IDS/IPS systems have functions such as monitoring the network frequently, identifying possible threats and keeping event logs (logs) about them, stopping attacks and reporting to security administrators. These systems can also be used in some cases to reveal weaknesses in the security policies of institutions. IDS/IPS can also detect attackers' information gathering activities about the network, thus stopping attackers at this early stage.
Major IDS methodologies
Signature-based detection: It looks for malicious bytes or strings in network traffic to detect possible threats and compares them with previously detected attack signatures.
Anomaly-based detection: It tries to detect serious deviations from this normal level by comparing the traffic on the network with the previously determined normal traffic.
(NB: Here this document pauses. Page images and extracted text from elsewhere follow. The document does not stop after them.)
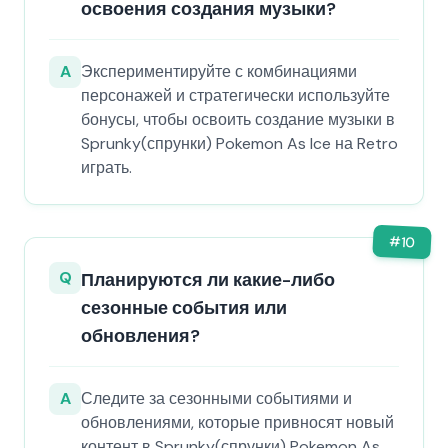
освоения создания музыки?
A
Экспериментируйте с комбинациями
персонажей и стратегически используйте
бонусы, чтобы освоить создание музыки в
Sprunky(спрунки) Pokemon As Ice на Retro
играть.
#
10
Q
Планируются ли какие-либо
сезонные события или
обновления?
A
Следите за сезонными событиями и
обновлениями, которые привносят новый
контент в Sprunky(спрунки) Pokemon As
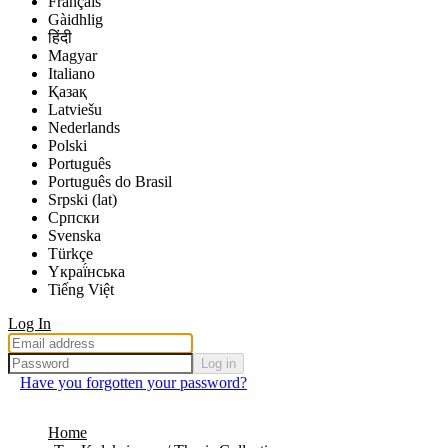
Français
Gàidhlig
हिंदी
Magyar
Italiano
Қазақ
Latviešu
Nederlands
Polski
Português
Português do Brasil
Srpski (lat)
Српски
Svenska
Türkçe
Yкраї́нська
Tiếng Việt
Log In
Log in
Have you forgotten your password?
Home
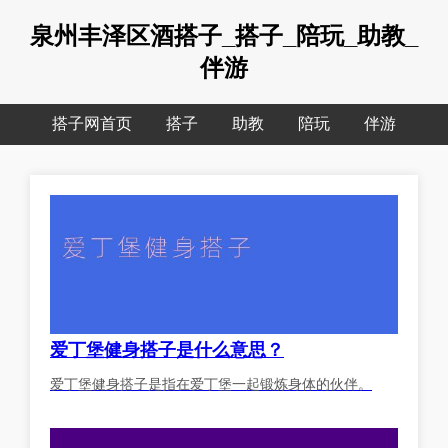
泉州丰泽区酒搭子_搭子_陪玩_助教_
伴游
搭子网首页
搭子
助教
陪玩
伴游
爱丁堡健身搭子是什么意思？
爱丁堡健身搭子是指在爱丁堡一起锻炼身体的伙伴。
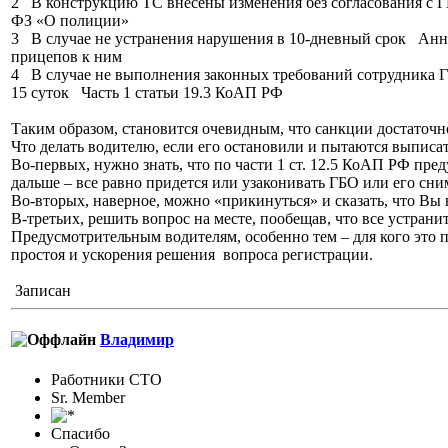
2 В конструкцию ТС внесены изменения без согласования с Г
ФЗ «О полиции»
3 В случае не устранения нарушения в 10-дневный срок Ан
прицепов к ним
4 В случае не выполнения законных требований сотрудника 
15 суток Часть 1 статьи 19.3 КоАП РФ
Таким образом, становится очевидным, что санкции достаточн
Что делать водителю, если его остановили и пытаются выписат
Во-первых, нужно знать, что по части 1 ст. 12.5 КоАП РФ пр
дальше – все равно придется или узаконивать ГБО или его сни
Во-вторых, наверное, можно «прикинуться» и сказать, что Вы н
В-третьих, решить вопрос на месте, пообещав, что все устран
Предусмотрител
ьным водителям, особенно тем – для кого это 
простоя и ускорения решения вопроса регистрации.
Записан
Владимир
Работники СТО
Sr. Member
Спасибо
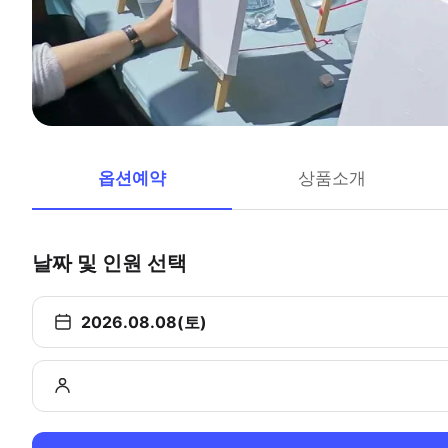
옵션예약
상품소개
날짜 및 인원 선택
2026.08.08(토)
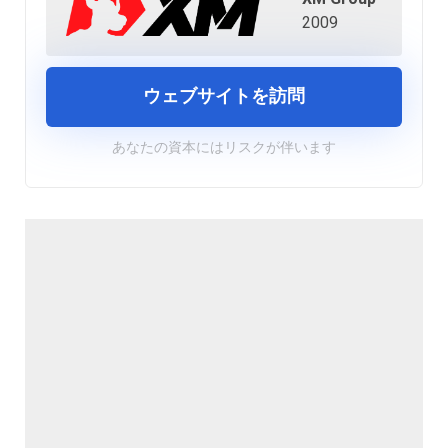
2009
ウェブサイトを訪問
あなたの資本にはリスクが伴います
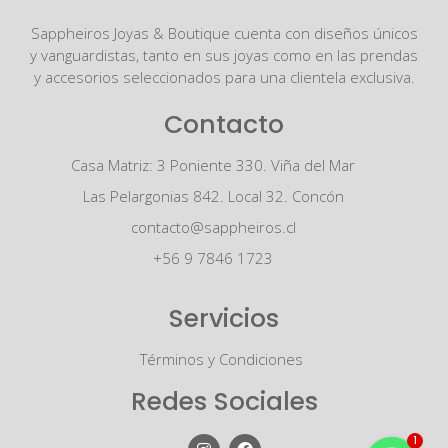
Sappheiros Joyas & Boutique cuenta con diseños únicos
y vanguardistas, tanto en sus joyas como en las prendas
y accesorios seleccionados para una clientela exclusiva.
Contacto
Casa Matriz: 3 Poniente 330. Viña del Mar
Las Pelargonias 842. Local 32. Concón
contacto@sappheiros.cl
+56 9 7846 1723
Servicios
Términos y Condiciones
Redes Sociales
1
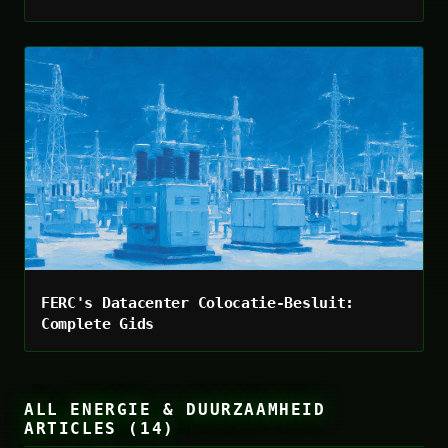
FERC's Datacenter Colocatie-Besluit:
Complete Gids
ALL ENERGIE & DUURZAAMHEID
ARTICLES (14)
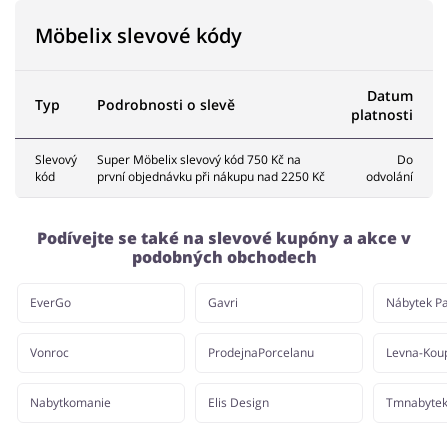
Möbelix slevové kódy
Datum
Typ
Podrobnosti o slevě
platnosti
Slevový
Super Möbelix slevový kód 750 Kč na
Do
kód
první objednávku při nákupu nad 2250 Kč
odvolání
Podívejte se také na slevové kupóny a akce v
podobných obchodech
EverGo
Gavri
Nábytek Pa
Vonroc
ProdejnaPorcelanu
Levna-Kou
Nabytkomanie
Elis Design
Tmnabytek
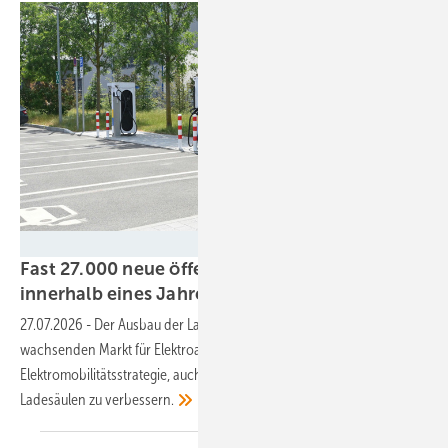
Velka Botička
Fast 27.000 neue öffentliche Ladepunkte
innerhalb eines Jahres
gebaut
27.07.2026
-
Der Ausbau der Ladeinfrastruktur hält mit dem
wachsenden Markt für Elektroautos Schritt. Der BDEW fordert eine
Elektromobilitätsstrategie, auch um die Wirtschaftlichkeit der
Ladesäulen zu
verbessern.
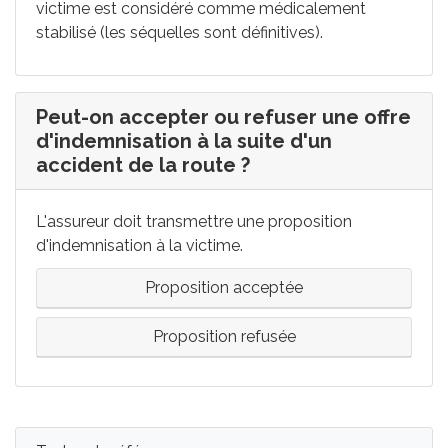
victime est considéré comme médicalement
stabilisé (les séquelles sont définitives).
Peut-on accepter ou refuser une offre
d'indemnisation à la suite d'un
accident de la route ?
L'assureur doit transmettre une proposition
d'indemnisation à la victime.
Proposition acceptée
Proposition refusée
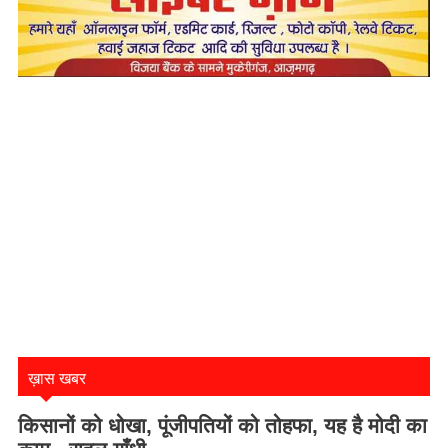
ख़ास खबर
किसानों को धोखा, पूंजीपतियों को तोहफा, यह है मोदी का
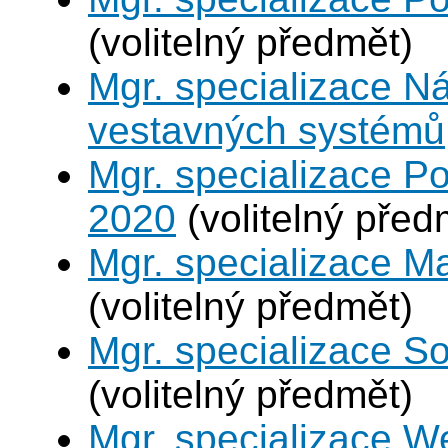
(volitelný předmět)
Mgr. specializace N
vestavných systémů
Mgr. specializace Po
2020
(volitelný před
Mgr. specializace M
(volitelný předmět)
Mgr. specializace So
(volitelný předmět)
Mgr. specializace W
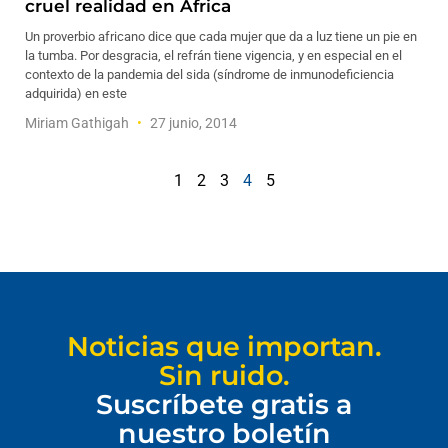
cruel realidad en África
Un proverbio africano dice que cada mujer que da a luz tiene un pie en
la tumba. Por desgracia, el refrán tiene vigencia, y en especial en el
contexto de la pandemia del sida (síndrome de inmunodeficiencia
adquirida) en este
Miriam Gathigah
27 junio, 2014
1
2
3
4
5
Noticias que importan.
Sin ruido.
Suscríbete gratis a
nuestro boletín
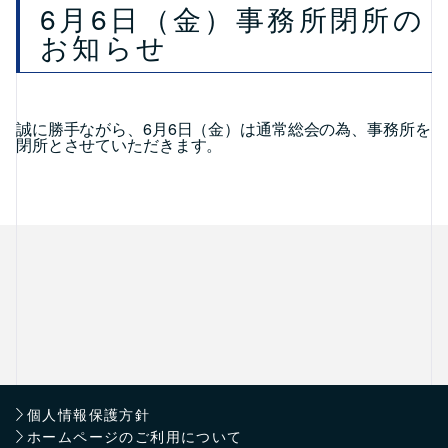
6月6日（金）事務所閉所の
お知らせ
誠に勝手ながら、6月6日（金）は通常総会の為、事務所を
閉所とさせていただきます。
個人情報保護方針
ホームページのご利用について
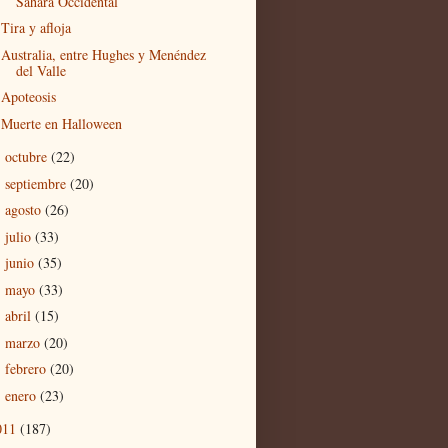
Sáhara Occidental
Tira y afloja
Australia, entre Hughes y Menéndez
del Valle
Apoteosis
Muerte en Halloween
octubre
(22)
►
septiembre
(20)
►
agosto
(26)
►
julio
(33)
►
junio
(35)
►
mayo
(33)
►
abril
(15)
►
marzo
(20)
►
febrero
(20)
►
enero
(23)
►
011
(187)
It is effective in detecting previously unknown threats.
Stateful protocol analysis: It includes the steps such as comparing the profiles created by identifying harmless protocol activities with each observed suspicious activity and detecting deviations.
Data Leakage Prevention System
DATA TYPES IN DLP
The job/purpose of data leakage prevention technology, which is evaluated in the category of “data security” in information security, is to protect data throughout its life in the network, storage areas and end user (end) points. In this direction, data is handled in three different ways in
DLP: 1. Data in Motion: It is the type of data that moves within the network, that is, it is in constant motion on transmission channels such as e-mail, instant messaging, web and P2P.
2. Data at Rest: It is the type of data that is sensitive in databases, file systems and other special storage units that is queried and used when necessary, and that is generally required to be protected in the first place.
3. Data in Use: It is an active data type that is connected with sensitive and confidential data, although it is the type that the end user constantly uses and processes.
Many advanced protection products use multiple technologies to keep their users safe. This enables the products to deal with a wide range of cyber attacks such as spyware, keyboard recording, credential stealing, unauthorized cryptocurrency mining, encryption of files due to ransomware, information leaking with trojans, spam and fraud.
Mobile device management and security system
Asset Management with Mobile Device Management (Device type, tracking of operating system version information, list of applications, detection of device when lost), Software Management (Remote version update and patch installation possibility), Configuration management (Management of different devices through a single interface Configuration & Error Reporting: Devices memory, battery, network information, alarm reporting) and Security Management (Password management, remote deletion of corporate information in case of theft or loss of the device, or remote locking of the device, etc.).
In this context, to explain the DDoS attack in its simplest form: imagine a smoothly flowing traffic on the highway. You will have to reduce your speed due to the fact that there is a more than expected vehicle entrance from the side roads, and at some points you will not be able to move at all due to traffic.